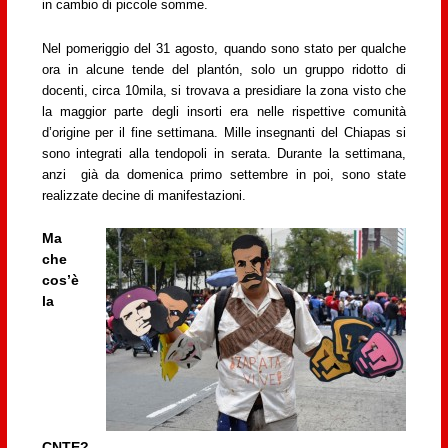
in cambio di piccole somme.
Nel pomeriggio del 31 agosto, quando sono stato per qualche
ora in alcune tende del plantón, solo un gruppo ridotto di
docenti, circa 10mila, si trovava a presidiare la zona visto che
la maggior parte degli insorti era nelle rispettive comunità
d’origine per il fine settimana. Mille insegnanti del Chiapas si
sono integrati alla tendopoli in serata. Durante la settimana,
anzi già da domenica primo settembre in poi, sono state
realizzate decine di manifestazioni.
Ma
che
cos’è
la
CNTE?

◇ ◇ ◇

REQUIRED WORK: Would you return the data above exactly as written, minus the images?

EXPECTED ANSWER:
in cambio di piccole somme.
Nel pomeriggio del 31 agosto, quando sono stato per qualche
ora in alcune tende del plantón, solo un gruppo ridotto di
docenti, circa 10mila, si trovava a presidiare la zona visto che
la maggior parte degli insorti era nelle rispettive comunità
d’origine per il fine settimana. Mille insegnanti del Chiapas si
sono integrati alla tendopoli in serata. Durante la settimana,
anzi già da domenica primo settembre in poi, sono state
realizzate decine di manifestazioni.
Ma
che
cos’è
la
CNTE?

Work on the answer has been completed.